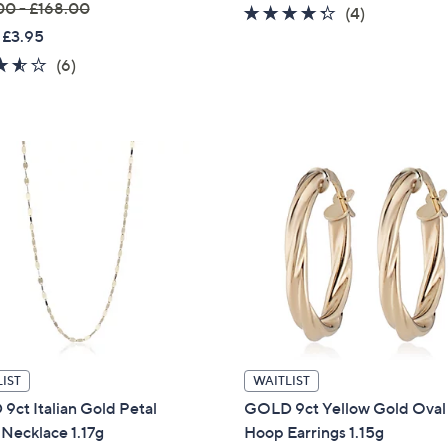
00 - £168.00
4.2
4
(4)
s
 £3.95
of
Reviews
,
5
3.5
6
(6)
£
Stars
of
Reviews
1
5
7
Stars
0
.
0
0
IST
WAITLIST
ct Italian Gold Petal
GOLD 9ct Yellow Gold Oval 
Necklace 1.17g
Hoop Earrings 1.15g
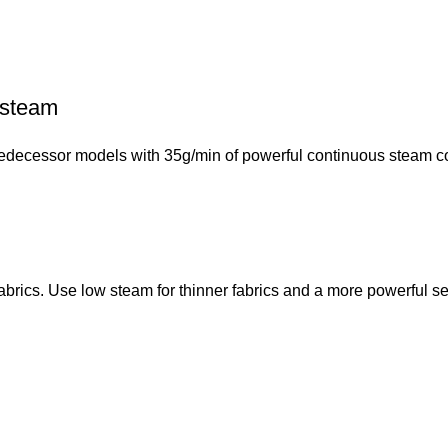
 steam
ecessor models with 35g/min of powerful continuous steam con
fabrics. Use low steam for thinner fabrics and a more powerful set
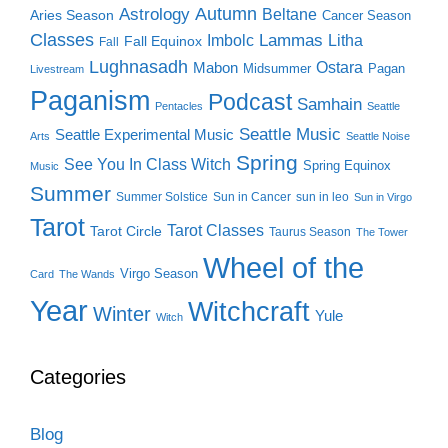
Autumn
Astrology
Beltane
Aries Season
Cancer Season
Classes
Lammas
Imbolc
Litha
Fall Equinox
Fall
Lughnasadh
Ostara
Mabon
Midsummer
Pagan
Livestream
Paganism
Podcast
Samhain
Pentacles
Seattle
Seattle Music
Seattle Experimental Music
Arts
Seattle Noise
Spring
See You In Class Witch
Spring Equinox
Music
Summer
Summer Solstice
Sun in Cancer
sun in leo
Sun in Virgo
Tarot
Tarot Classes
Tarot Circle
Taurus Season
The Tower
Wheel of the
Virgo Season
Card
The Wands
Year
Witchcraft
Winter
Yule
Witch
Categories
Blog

# Exercise goal
Give the lines of the records above as a Markdown table with the columns Row and Text, one line per row, numbered in order. Leave out the picture markers and any blank lines.

# Result
| Row | Text |
|---|---|
| 1 | 00 - £168.00 |
| 2 | 4.2 |
| 3 | 4 |
| 4 | (4) |
| 5 | s |
| 6 |  £3.95 |
| 7 | of |
| 8 | Reviews |
| 9 | , |
| 10 | 5 |
| 11 | 3.5 |
| 12 | 6 |
| 13 | (6) |
| 14 | £ |
| 15 | Stars |
| 16 | of |
| 17 | Reviews |
| 18 | 1 |
| 19 | 5 |
| 20 | 7 |
| 21 | Stars |
| 22 | 0 |
| 23 | . |
| 24 | 0 |
| 25 | 0 |
| 26 | IST |
| 27 | WAITLIST |
| 28 | ct Italian Gold Petal |
| 29 | GOLD 9ct Yellow Gold Oval  |
| 30 | Necklace 1.17g |
| 31 | Hoop Earrings 1.15g |
| 32 |  steam |
| 33 | ecessor models with 35g/min of powerful continuous steam con |
| 34 | fabrics. Use low steam for thinner fabrics and a more powerful set |
| 35 | Autumn |
| 36 | Astrology |
| 37 | Beltane |
| 38 | Aries Season |
| 39 | Cancer Season |
| 40 | Classes |
| 41 | Lammas |
| 42 | Imbolc |
| 43 | Litha |
| 44 | Fall Equinox |
| 45 | Fall |
| 46 | Lughnasadh |
| 47 | Ostara |
| 48 | Mabon |
| 49 | Midsummer |
| 50 | Pagan |
| 51 | Livestream |
| 52 | Paganism |
| 53 | Podcast |
| 54 | Samhain |
| 55 | Pentacles |
| 56 | Seattle |
| 57 | Seattle Music |
| 58 | Seattle Experimental Music |
| 59 | Arts |
| 60 | Seattle Noise |
| 61 | Spring |
| 62 | See You In Class Witch |
| 63 | Spring Equinox |
| 64 | Music |
| 65 | Summer |
| 66 | Summer Solstice |
| 67 | Sun in Cancer |
| 68 | sun in leo |
| 69 | Sun in Virgo |
| 70 | Tarot |
| 71 | Tarot Classes |
| 72 | Tarot Circle |
| 73 | Taurus Season |
| 74 | The Tower |
| 75 | Wheel of the |
| 76 | Virgo Season |
| 77 | Card |
| 78 | The Wands |
| 79 | Year |
| 80 | Witchcraft |
| 81 | Winter |
| 82 | Yule |
| 83 | Witch |
| 84 | Categories |
| 85 | Blog |